2021-2022

Phishing Email Prediction using Machine Learning with Python

Background:
During my employment with Health Plan of San Joaquin (HPSJ), I had taken on various fun projects, one being the development and maintenance of a phishing email predictive model with Scikit-learn in Python.
While data confidentiality is important when working in any type of industry, it is especially vital for a healthcare organization to keep their patient’s information safe and secure as it has the potential to physically harm people. That being said, phishing remains one of the major causes of breaches in this type of industry. As a result, we took the initiative to start lending our fellow employees a helping hand in detecting phishing emails through machine learning.

Solution:

At a high level, we have constructed a standard workflow where we begin by collecting mail data (both phishing and non-phishing emails), process the data and convert these text mails into meaningful key values for the machine to process, and train our logistic regression model by feeding these key values.
We split our dataset into training and testing samples to train and test our model in its ability to accurately process new mails and predict if an email is phishing or not.

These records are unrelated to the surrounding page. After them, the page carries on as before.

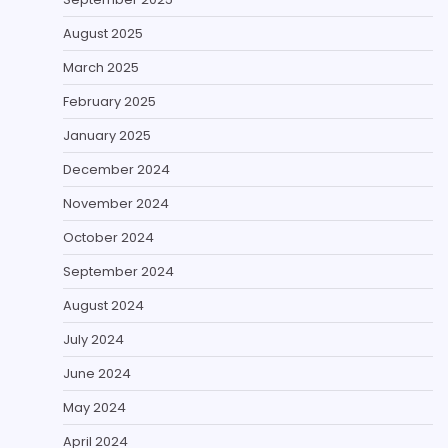
August 2025
March 2025
February 2025
January 2025
December 2024
November 2024
October 2024
September 2024
August 2024
July 2024
June 2024
May 2024
April 2024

Sample of the mail dataset (screenshot uses dummy/mock dataset)

Main code to convert these text mails into meaningful key values (feature vectors) for the machine (logistic regression) to process

Training the logistic regression model and validating the accuracy of the model

Conclusion:
Our logistic regression model successfully achieved a precision score of 80%. In conclusion, working for a healthcare company has taught me how sensitive data can be and the importance of keeping our patient’s information confidential and safe from phishing attacks. I am happy to have been a part of the initiative to deal with this very issue through machine learning.